There are two factors at play in this story. The first being that the banking system model has gone relatively unchanged for hundreds of years and is fundamentally ingrained in the consciousness of society. People are used to banks and keeping their money safe within the security of their vaults. Paychecks are regularly deposited into checking accounts. Bills are paid via direct deposit withdrawn from their accounts. In short, the populace has accepted the banking system as a critical and basic requirement of a normal functioning society and would seemingly be sensitive to any changes in this structure as it deals with money…arguably the most important topic of all.

However, there is a second factor in this narrative. This is the very fact that the banking system has not sustained a substantive change in quite some time. And while people may accept banks as an a priori requirement of maintaining a civil community, there is burgeoning discontent with the current system. Movements like Occupy Wall Street and the anger levied towards the bailouts are prime examples of the attitude bubbling up through the national dialogue. Couple this with the annihilation of the middle class and you have the ingredients for discontent towards those in power…and the banks can definitely be classified as “those in power”. Sooner or later, when people lose all of their purchasing power they will look to those who have it all, and you better bet Wall Street will be on the right side of the trade.

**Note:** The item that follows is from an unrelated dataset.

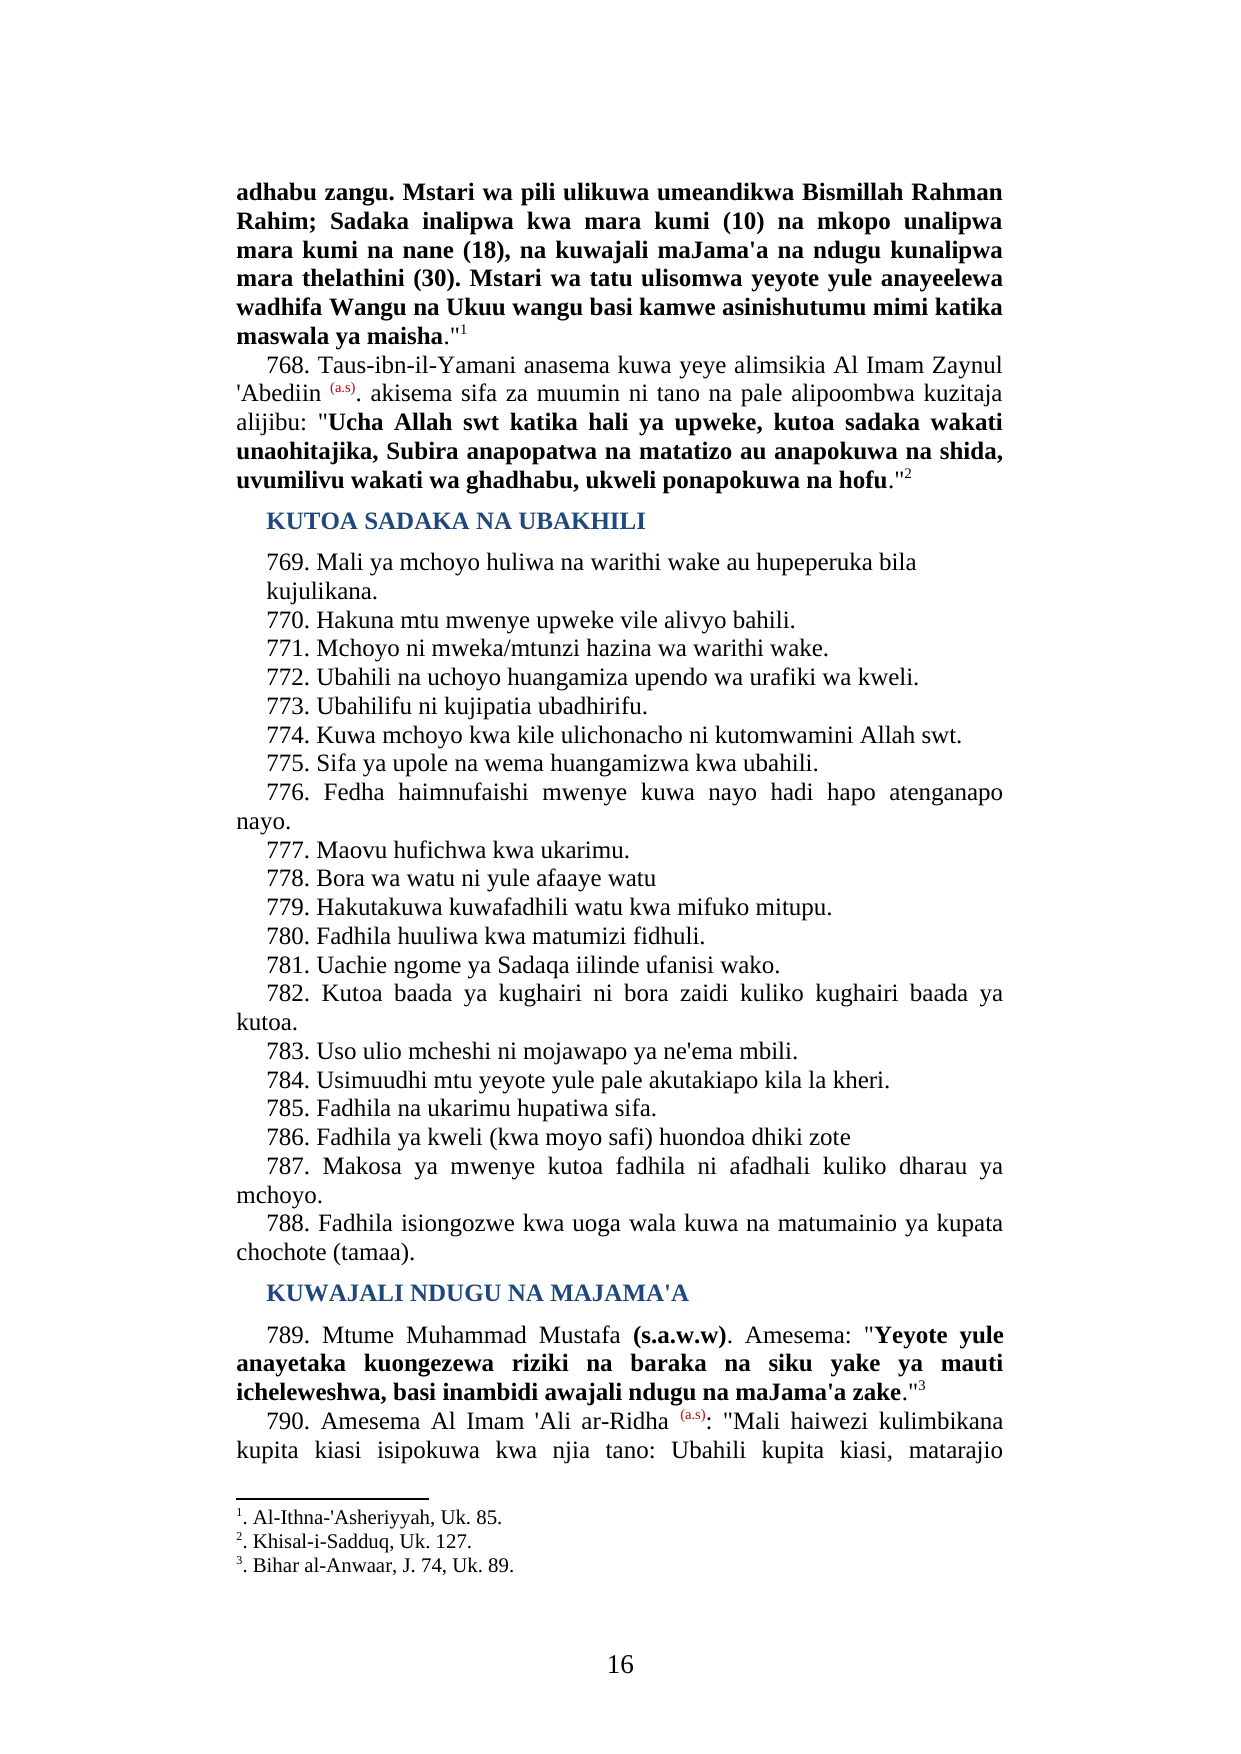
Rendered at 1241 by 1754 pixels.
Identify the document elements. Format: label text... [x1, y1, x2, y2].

Bitcoin, I believe, is the outgrowth of the aforementioned disgruntlement. It gives the population a means to opt out of the current monetary system, one that has seen little to no innovation over the years. Disruption is the name of the game when it comes to cryptocurrencies and the leader in the space, bitcoin, will disrupt the current system. Unfortunately I don’t think things will change until there is an utter collapse in the monetary fairyland we live in today. While the masses may hate Wall Street and the banking system they will surely hate change more than anything else. Change scares people and digital money is a big change for us.

Bitcoin wins in the monetary reset but the powers that be will not engage in a controlled demolition of the system that works so well for them and their cohorts. They will fight until the bitter end until they have to capitulate. And capitulate to Bitcoin they will – and once this world of money surrenders to the unstoppable force of decentralization everything else will follow.